Work task:
Go through the records and report each line in which the word "trong" occurs.

━━ Data for this exercise ━━

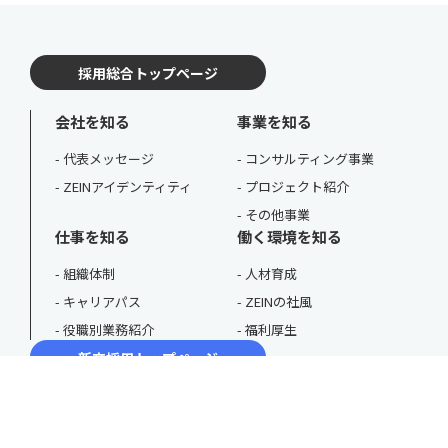
採用総合トップページ
会社を知る
事業を知る
代表メッセージ
コンサルティング事業
ZEINアイデンティティ
プロジェクト紹介
その他事業
仕事を知る
働く環境を知る
組織体制
人材育成
キャリアパス
ZEINの社風
役職別業務紹介
福利厚生
新卒採用トップページ
採用動画
3分で分かるZEIN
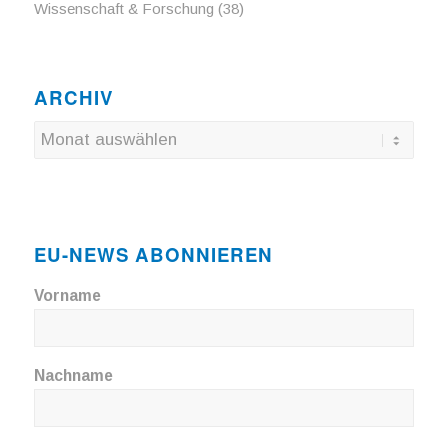
Wissenschaft & Forschung
(38)
ARCHIV
EU-NEWS ABONNIEREN
Vorname
Nachname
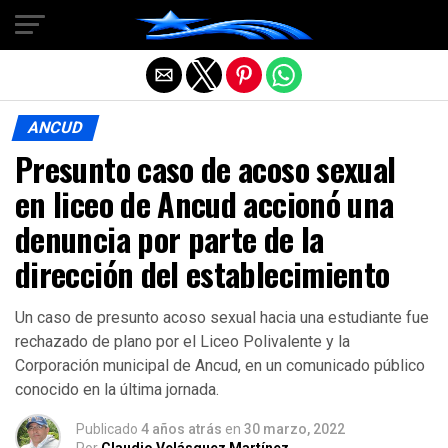
Salir de la versión móvil
ANCUD
Presunto caso de acoso sexual
en liceo de Ancud accionó una
denuncia por parte de la
dirección del establecimiento
Un caso de presunto acoso sexual hacia una estudiante fue
rechazado de plano por el Liceo Polivalente y la
Corporación municipal de Ancud, en un comunicado público
conocido en la última jornada.
Publicado
4 años atrás
en
30 marzo, 2022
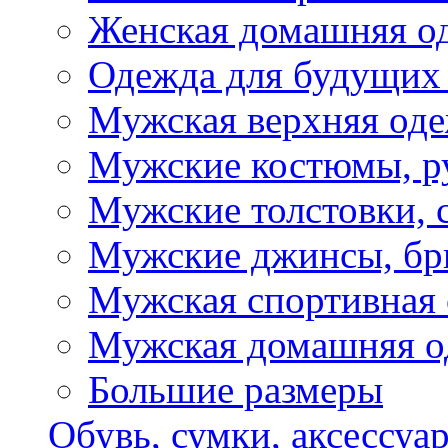
Женская домашняя о
Одежда для будущих
Мужская верхняя од
Мужские костюмы, р
Мужские толстовки, 
Мужские джинсы, б
Мужская спортивная
Мужская домашняя о
Большие размеры
Обувь, сумки, аксессуа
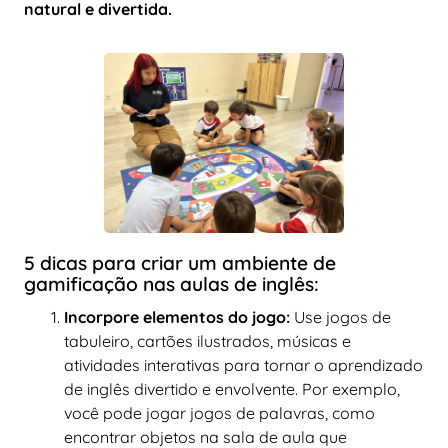
natural e divertida.
5 dicas para criar um ambiente de
gamificação nas aulas de inglês:
Incorpore elementos do jogo:
Use jogos de
tabuleiro, cartões ilustrados, músicas e
atividades interativas para tornar o aprendizado
de inglês divertido e envolvente. Por exemplo,
você pode jogar jogos de palavras, como
encontrar objetos na sala de aula que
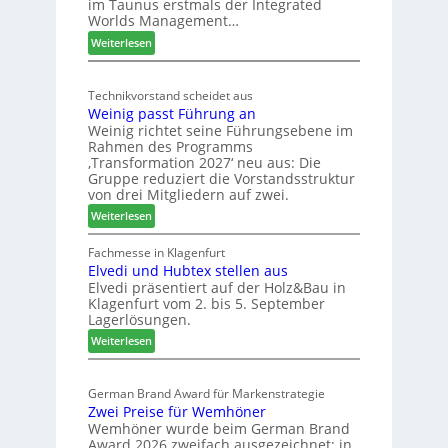
im Taunus erstmals der Integrated
e
o
Worlds Management…
u
l
:
ä
Weiterlesen
t
M
d
s
ö
t
c
Technikvorstand scheidet aus
b
z
h
Weinig passt Führung an
e
u
l
Weinig richtet seine Führungsebene im
l
r
a
Rahmen des Programms
b
H
n
‚Transformation 2027‘ neu aus: Die
r
a
d
Gruppe reduziert die Vorstandsstruktur
a
u
von drei Mitgliedern auf zwei.
n
s
:
Weiterlesen
c
m
W
h
e
e
Fachmesse in Klagenfurt
e
s
Elvedi und Hubtex stellen aus
i
e
s
Elvedi präsentiert auf der Holz&Bau in
n
r
e
Klagenfurt vom 2. bis 5. September
i
ö
Lagerlösungen.
g
r
:
p
Weiterlesen
t
E
a
e
l
s
r
German Brand Award für Markenstrategie
v
s
t
Zwei Preise für Wemhöner
e
t
Z
Wemhöner wurde beim German Brand
d
F
u
Award 2026 zweifach ausgezeichnet: in
i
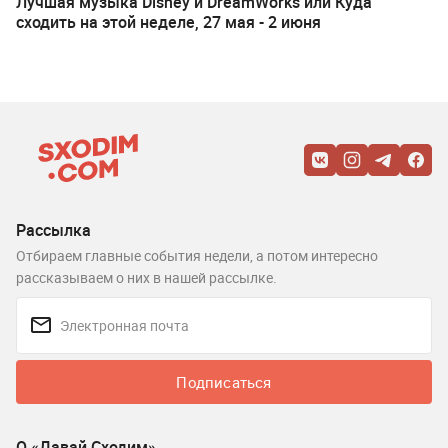
Лучшая музыка Disney и DreamWorks или Куда
сходить на этой неделе, 27 мая - 2 июня
Рассылка
Отбираем главные события недели, а потом интересно
рассказываем о них в нашей рассылке.
Подписаться
О «Давай Сходим»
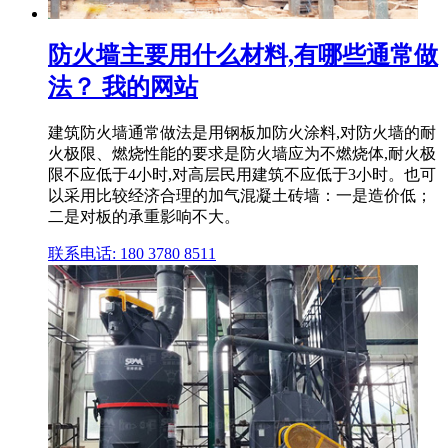
防火墙主要用什么材料,有哪些通常做
法？ 我的网站
建筑防火墙通常做法是用钢板加防火涂料,对防火墙的耐
火极限、燃烧性能的要求是防火墙应为不燃烧体,耐火极
限不应低于4小时,对高层民用建筑不应低于3小时。也可
以采用比较经济合理的加气混凝土砖墙：一是造价低；
二是对板的承重影响不大。
联系电话: 180 3780 8511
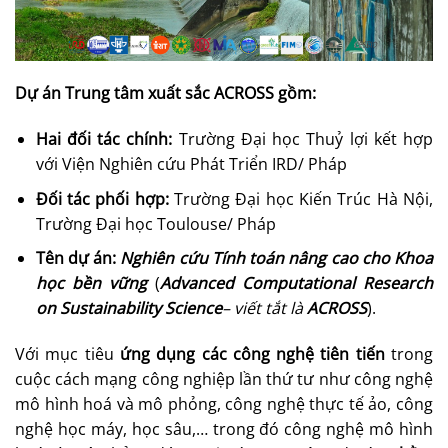
Dự án
Trung tâm xuất sắc ACROSS
gồm
:
Hai
đối tác chính:
Trường Đại học Thuỷ lợi kết hợp
với Viện Nghiên cứu Phát Triển IRD/ Pháp
Đối
tác phối hợp:
Trường Đại học Kiến Trúc Hà Nội,
Trường Đại học Toulouse/ Pháp
Tên
dự án:
Nghiên cứu Tính toán nâng cao cho Khoa
học bền vững
(
Advanced Computational Research
on
Sustainability Science
– viết tắt là
ACROSS
).
Với mục tiêu
ứng dụng các
công nghệ tiên tiến
trong
cuộc cách mạng công nghiệp lần thứ tư như công nghệ
mô hình hoá và mô phỏng, công nghệ thực tế ảo, công
nghệ học máy, học sâu,… trong đó công nghệ mô hình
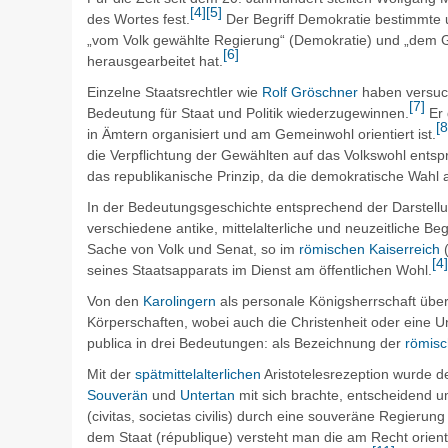
[
4
]
[
5
]
des Wortes fest.
Der Begriff
Demokratie
bestimmte u
„vom Volk gewählte Regierung“ (Demokratie) und „dem Ge
[
6
]
herausgearbeitet hat.
Einzelne Staatsrechtler wie
Rolf Gröschner
haben versuch
[
7
]
Bedeutung für Staat und Politik wiederzugewinnen.
Er 
[
8
in Ämtern organisiert und am Gemeinwohl orientiert ist.
die Verpflichtung der Gewählten auf das Volkswohl ents
das republikanische Prinzip, da die demokratische Wahl al
In der Bedeutungsgeschichte entsprechend der Darste
verschiedene antike, mittelalterliche und neuzeitliche Be
Sache von Volk und Senat, so im
römischen Kaiserreich
(
[
4
]
seines Staatsapparats im Dienst am öffentlichen Wohl.
Von den
Karolingern
als personale Königsherrschaft übe
Körperschaften, wobei auch die Christenheit oder eine Un
publica in drei Bedeutungen: als Bezeichnung der
römisc
Mit der
spätmittelalterlichen
Aristotelesrezeption wurde d
Souverän
und
Untertan
mit sich brachte, entscheidend um
(
civitas, societas civilis
) durch eine souveräne Regierung 
dem Staat (
république
) versteht man die am Recht orien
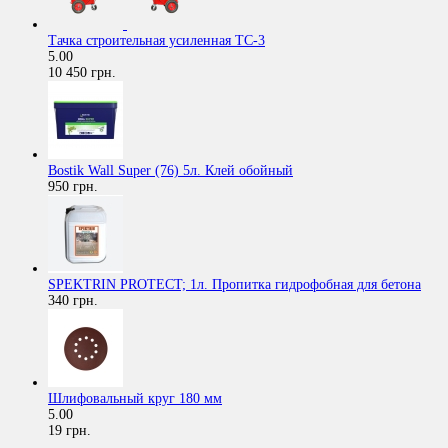
Тачка строительная усиленная ТС-3
5.00
10 450 грн.
Bostik Wall Super (76) 5л. Клей обойный
950 грн.
SPEKTRIN PROTECT; 1л. Пропитка гидрофобная для бетона
340 грн.
Шлифовальный круг 180 мм
5.00
19 грн.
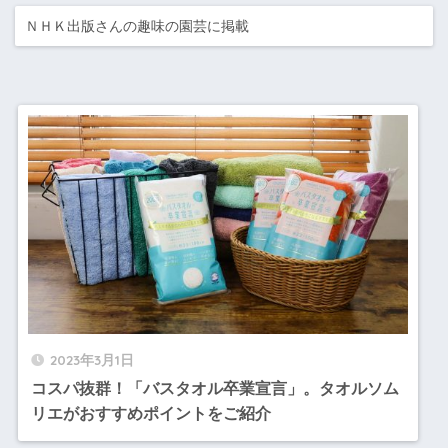
ＮＨＫ出版さんの趣味の園芸に掲載
2023年3月1日
コスパ抜群！「バスタオル卒業宣言」。タオルソム
リエがおすすめポイントをご紹介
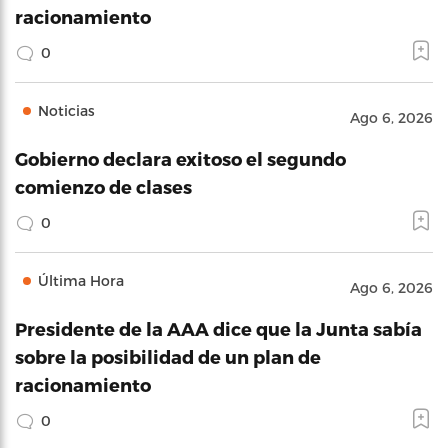
racionamiento
0
Noticias
Ago 6, 2026
Gobierno declara exitoso el segundo
comienzo de clases
0
Última Hora
Ago 6, 2026
Presidente de la AAA dice que la Junta sabía
sobre la posibilidad de un plan de
racionamiento
0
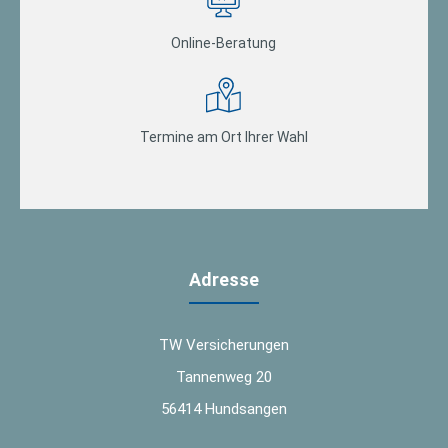
Online-Beratung
Termine am Ort Ihrer Wahl
Adresse
TW Versicherungen
Tannenweg 20
56414 Hundsangen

━━━

Task output:
trong
nghệ học máy, học sâu,… trong đó công nghệ mô hình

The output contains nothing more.